However Connexion has asked for clarification as to whether this will also include second and holiday homes and we will follow this up for the June edition of the newspaper.

The first stage - abolishing the tax for 80% of households, starting with the least well-off - is already under way. Prime Minister Edouard Philippe said in August 2017 that 30% would be exempt from the tax in 2018, and 80% by 2020.

"Taxe d'habitation is a bad tax, an unfair tax, the basis for which was set in the 1970s without taking into account the development of towns, or areas. Our objective is to reflect on how to have a more intelligent local tax system," he said at the time.

But now Matignon has put a cap on the deadline for the tax disappearing completely at the publication of a report on the overhaul of local taxation, which offered two options for the complete abolition of taxe d'habitation, which set the latest date as 2021.

Matignon also said that the cost of losing taxe d'habitation revenue would be offset by budgetary savings, and insisted it would not have an effect on public deficit targets. President Emmanuel Macron has already pledged not to raise new taxes to offset the loss in income, now estimated to be €24.6billion by 2020.

In its budget stability programme, the government projected a public deficit of 2.3% in 2018, 2.4% in 2019, 0.9% in 2020 and 0.3% in 2021, before returning to a balanced budget in 2022 (+0.3%).

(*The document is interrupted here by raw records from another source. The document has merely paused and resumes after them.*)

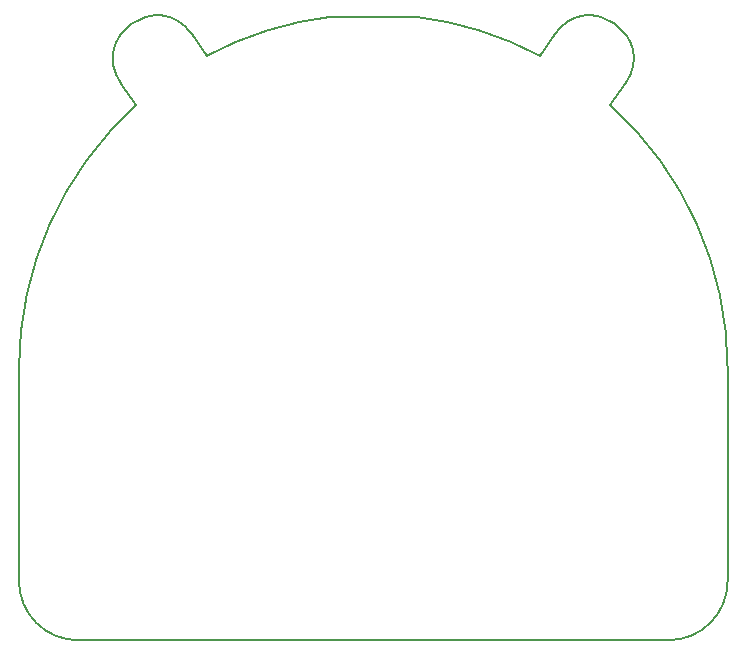
<source format=gbr>
G04 #@! TF.GenerationSoftware,KiCad,Pcbnew,9.0.1*
G04 #@! TF.CreationDate,2025-04-26T02:46:57-04:00*
G04 #@! TF.ProjectId,SwerveModuleBoard,53776572-7665-44d6-9f64-756c65426f61,REV1*
G04 #@! TF.SameCoordinates,Original*
G04 #@! TF.FileFunction,Profile,NP*
%FSLAX46Y46*%
G04 Gerber Fmt 4.6, Leading zero omitted, Abs format (unit mm)*
G04 Created by KiCad (PCBNEW 9.0.1) date 2025-04-26 02:46:57*
%MOMM*%
%LPD*%
G01*
G04 APERTURE LIST*
G04 #@! TA.AperFunction,Profile*
%ADD10C,0.200000*%
G04 #@! TD*
G04 APERTURE END LIST*
D10*
X103500018Y-70004867D02*
G75*
G02*
X114089554Y-73314447I-3500018J-29795133D01*
G01*
X85910445Y-73314452D02*
G75*
G02*
X96500037Y-70004878I14089455J-26485348D01*
G01*
X70000000Y-99800000D02*
G75*
G02*
X79930634Y-77501558I30000000J0D01*
G01*
X120069363Y-77501560D02*
X121344320Y-75680740D01*
X115364509Y-71493628D02*
X114089554Y-73314451D01*
X78655648Y-75680689D02*
X79930634Y-77501558D01*
X130000000Y-117800000D02*
X130000000Y-99800000D01*
X70000000Y-99800000D02*
X70000000Y-117800000D01*
X75000000Y-122800000D02*
G75*
G02*
X70000000Y-117800000I0J5000000D01*
G01*
X115364509Y-71493628D02*
G75*
G02*
X121344291Y-75680772I2989891J-2093572D01*
G01*
X78655648Y-75680689D02*
G75*
G02*
X84618760Y-71469746I2989982J2093539D01*
G01*
X85910445Y-73314452D02*
X84618766Y-71469742D01*
X130000000Y-117800000D02*
G75*
G02*
X125000000Y-122800000I-5000000J0D01*
G01*
X75000000Y-122800000D02*
X125000000Y-122800000D01*
X103500025Y-70004868D02*
X96500036Y-70004867D01*
X120069363Y-77501560D02*
G75*
G02*
X129999996Y-99800000I-20069363J-22298440D01*
G01*
M02*

</source>
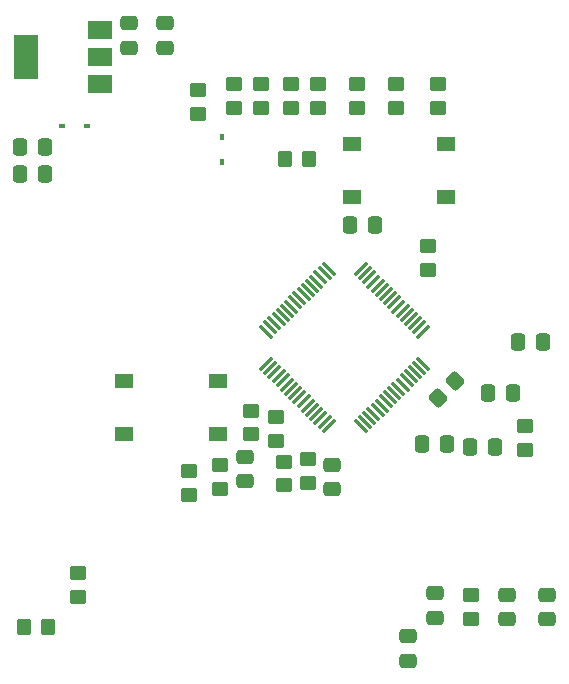
<source format=gtp>
%TF.GenerationSoftware,KiCad,Pcbnew,(6.0.4)*%
%TF.CreationDate,2022-04-19T13:44:17-07:00*%
%TF.ProjectId,stm32f091_project_condensed_v02_afterchange,73746d33-3266-4303-9931-5f70726f6a65,v01*%
%TF.SameCoordinates,Original*%
%TF.FileFunction,Paste,Top*%
%TF.FilePolarity,Positive*%
%FSLAX46Y46*%
G04 Gerber Fmt 4.6, Leading zero omitted, Abs format (unit mm)*
G04 Created by KiCad (PCBNEW (6.0.4)) date 2022-04-19 13:44:17*
%MOMM*%
%LPD*%
G01*
G04 APERTURE LIST*
G04 Aperture macros list*
%AMRoundRect*
0 Rectangle with rounded corners*
0 $1 Rounding radius*
0 $2 $3 $4 $5 $6 $7 $8 $9 X,Y pos of 4 corners*
0 Add a 4 corners polygon primitive as box body*
4,1,4,$2,$3,$4,$5,$6,$7,$8,$9,$2,$3,0*
0 Add four circle primitives for the rounded corners*
1,1,$1+$1,$2,$3*
1,1,$1+$1,$4,$5*
1,1,$1+$1,$6,$7*
1,1,$1+$1,$8,$9*
0 Add four rect primitives between the rounded corners*
20,1,$1+$1,$2,$3,$4,$5,0*
20,1,$1+$1,$4,$5,$6,$7,0*
20,1,$1+$1,$6,$7,$8,$9,0*
20,1,$1+$1,$8,$9,$2,$3,0*%
G04 Aperture macros list end*
%ADD10RoundRect,0.250000X-0.337500X-0.475000X0.337500X-0.475000X0.337500X0.475000X-0.337500X0.475000X0*%
%ADD11RoundRect,0.250000X0.450000X-0.350000X0.450000X0.350000X-0.450000X0.350000X-0.450000X-0.350000X0*%
%ADD12RoundRect,0.250000X0.475000X-0.337500X0.475000X0.337500X-0.475000X0.337500X-0.475000X-0.337500X0*%
%ADD13RoundRect,0.250000X0.337500X0.475000X-0.337500X0.475000X-0.337500X-0.475000X0.337500X-0.475000X0*%
%ADD14R,0.450000X0.600000*%
%ADD15RoundRect,0.250000X-0.475000X0.337500X-0.475000X-0.337500X0.475000X-0.337500X0.475000X0.337500X0*%
%ADD16R,1.550000X1.300000*%
%ADD17RoundRect,0.250000X-0.450000X0.350000X-0.450000X-0.350000X0.450000X-0.350000X0.450000X0.350000X0*%
%ADD18RoundRect,0.075000X0.441942X0.548008X-0.548008X-0.441942X-0.441942X-0.548008X0.548008X0.441942X0*%
%ADD19RoundRect,0.075000X-0.441942X0.548008X-0.548008X0.441942X0.441942X-0.548008X0.548008X-0.441942X0*%
%ADD20R,2.000000X1.500000*%
%ADD21R,2.000000X3.800000*%
%ADD22RoundRect,0.250000X0.350000X0.450000X-0.350000X0.450000X-0.350000X-0.450000X0.350000X-0.450000X0*%
%ADD23R,0.600000X0.450000*%
%ADD24RoundRect,0.250000X0.070711X-0.565685X0.565685X-0.070711X-0.070711X0.565685X-0.565685X0.070711X0*%
G04 APERTURE END LIST*
D10*
%TO.C,C20*%
X134616120Y-116256760D03*
X136691120Y-116256760D03*
%TD*%
D11*
%TO.C,R18*%
X120921620Y-96428760D03*
X120921620Y-94428760D03*
%TD*%
D12*
%TO.C,C15*%
X133657620Y-139752260D03*
X133657620Y-137677260D03*
%TD*%
D13*
%TO.C,C4*%
X94527120Y-99746760D03*
X92452120Y-99746760D03*
%TD*%
D14*
%TO.C,D5*%
X109491620Y-101050760D03*
X109491620Y-98950760D03*
%TD*%
D10*
%TO.C,C16*%
X126488120Y-124892760D03*
X128563120Y-124892760D03*
%TD*%
D15*
%TO.C,C12*%
X118837620Y-126687260D03*
X118837620Y-128762260D03*
%TD*%
D16*
%TO.C,SW1*%
X101193620Y-124094760D03*
X109153620Y-124094760D03*
X109153620Y-119594760D03*
X101193620Y-119594760D03*
%TD*%
D11*
%TO.C,R3*%
X109307620Y-128724760D03*
X109307620Y-126724760D03*
%TD*%
D17*
%TO.C,R4*%
X106697620Y-127194760D03*
X106697620Y-129194760D03*
%TD*%
D11*
%TO.C,R8*%
X116827620Y-128184760D03*
X116827620Y-126184760D03*
%TD*%
D16*
%TO.C,SW2*%
X128457620Y-104028760D03*
X120497620Y-104028760D03*
X128457620Y-99528760D03*
X120497620Y-99528760D03*
%TD*%
D17*
%TO.C,R9*%
X130587620Y-137704760D03*
X130587620Y-139704760D03*
%TD*%
%TO.C,R5*%
X114757620Y-126424760D03*
X114757620Y-128424760D03*
%TD*%
%TO.C,R11*%
X107459620Y-96936760D03*
X107459620Y-94936760D03*
%TD*%
D10*
%TO.C,C19*%
X132076120Y-120574760D03*
X134151120Y-120574760D03*
%TD*%
D12*
%TO.C,C11*%
X125277620Y-143272260D03*
X125277620Y-141197260D03*
%TD*%
D18*
%TO.C,U3*%
X126570101Y-115403579D03*
X126216548Y-115050026D03*
X125862995Y-114696473D03*
X125509441Y-114342919D03*
X125155888Y-113989366D03*
X124802334Y-113635812D03*
X124448781Y-113282259D03*
X124095228Y-112928706D03*
X123741674Y-112575152D03*
X123388121Y-112221599D03*
X123034568Y-111868046D03*
X122681014Y-111514492D03*
X122327461Y-111160939D03*
X121973907Y-110807385D03*
X121620354Y-110453832D03*
X121266801Y-110100279D03*
D19*
X118544439Y-110100279D03*
X118190886Y-110453832D03*
X117837333Y-110807385D03*
X117483779Y-111160939D03*
X117130226Y-111514492D03*
X116776672Y-111868046D03*
X116423119Y-112221599D03*
X116069566Y-112575152D03*
X115716012Y-112928706D03*
X115362459Y-113282259D03*
X115008906Y-113635812D03*
X114655352Y-113989366D03*
X114301799Y-114342919D03*
X113948245Y-114696473D03*
X113594692Y-115050026D03*
X113241139Y-115403579D03*
D18*
X113241139Y-118125941D03*
X113594692Y-118479494D03*
X113948245Y-118833047D03*
X114301799Y-119186601D03*
X114655352Y-119540154D03*
X115008906Y-119893708D03*
X115362459Y-120247261D03*
X115716012Y-120600814D03*
X116069566Y-120954368D03*
X116423119Y-121307921D03*
X116776672Y-121661474D03*
X117130226Y-122015028D03*
X117483779Y-122368581D03*
X117837333Y-122722135D03*
X118190886Y-123075688D03*
X118544439Y-123429241D03*
D19*
X121266801Y-123429241D03*
X121620354Y-123075688D03*
X121973907Y-122722135D03*
X122327461Y-122368581D03*
X122681014Y-122015028D03*
X123034568Y-121661474D03*
X123388121Y-121307921D03*
X123741674Y-120954368D03*
X124095228Y-120600814D03*
X124448781Y-120247261D03*
X124802334Y-119893708D03*
X125155888Y-119540154D03*
X125509441Y-119186601D03*
X125862995Y-118833047D03*
X126216548Y-118479494D03*
X126570101Y-118125941D03*
%TD*%
D11*
%TO.C,R6*%
X111997620Y-124104760D03*
X111997620Y-122104760D03*
%TD*%
%TO.C,R19*%
X124223620Y-96428760D03*
X124223620Y-94428760D03*
%TD*%
D10*
%TO.C,C23*%
X120392120Y-106350760D03*
X122467120Y-106350760D03*
%TD*%
D13*
%TO.C,C2*%
X94527120Y-102032760D03*
X92452120Y-102032760D03*
%TD*%
D11*
%TO.C,R20*%
X127779620Y-96428760D03*
X127779620Y-94428760D03*
%TD*%
D20*
%TO.C,U1*%
X99179620Y-94426760D03*
D21*
X92879620Y-92126760D03*
D20*
X99179620Y-92126760D03*
X99179620Y-89826760D03*
%TD*%
D12*
%TO.C,C14*%
X137037620Y-139742260D03*
X137037620Y-137667260D03*
%TD*%
D22*
%TO.C,R1*%
X94743620Y-140386760D03*
X92743620Y-140386760D03*
%TD*%
D15*
%TO.C,C13*%
X127567620Y-137567260D03*
X127567620Y-139642260D03*
%TD*%
D17*
%TO.C,R21*%
X126987620Y-108174760D03*
X126987620Y-110174760D03*
%TD*%
D15*
%TO.C,C8*%
X101617620Y-89311260D03*
X101617620Y-91386260D03*
%TD*%
D23*
%TO.C,D2*%
X98095620Y-97968760D03*
X95995620Y-97968760D03*
%TD*%
D11*
%TO.C,R15*%
X112793620Y-96428760D03*
X112793620Y-94428760D03*
%TD*%
%TO.C,R16*%
X115333620Y-96428760D03*
X115333620Y-94428760D03*
%TD*%
D17*
%TO.C,R7*%
X114063620Y-122622760D03*
X114063620Y-124622760D03*
%TD*%
D10*
%TO.C,C17*%
X130552120Y-125146760D03*
X132627120Y-125146760D03*
%TD*%
D17*
%TO.C,R10*%
X135145620Y-123384760D03*
X135145620Y-125384760D03*
%TD*%
D11*
%TO.C,R17*%
X117619620Y-96428760D03*
X117619620Y-94428760D03*
%TD*%
D22*
%TO.C,R13*%
X116837620Y-100804760D03*
X114837620Y-100804760D03*
%TD*%
D11*
%TO.C,R14*%
X110507620Y-96428760D03*
X110507620Y-94428760D03*
%TD*%
D15*
%TO.C,C7*%
X111467620Y-125977260D03*
X111467620Y-128052260D03*
%TD*%
D11*
%TO.C,R2*%
X97299620Y-137830760D03*
X97299620Y-135830760D03*
%TD*%
D15*
%TO.C,C10*%
X104665620Y-89311260D03*
X104665620Y-91386260D03*
%TD*%
D24*
%TO.C,R12*%
X127834513Y-121027867D03*
X129248727Y-119613653D03*
%TD*%
M02*

</source>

During the presidential campaign, Emmanuel Macron promised to abolish the housing tax for the 80% of the least well-off households, in three successive tranches between 2018 and 2020. The total cost of this measure was then estimated at just under €10billion. Local authorities, however, have expressed concern that cutting taxe d'habitation will force them to reduce amenities. Currently, it provides 36% of communes' taxable income. But President Macron has promised that state funds will cover the loss to the nearest euro.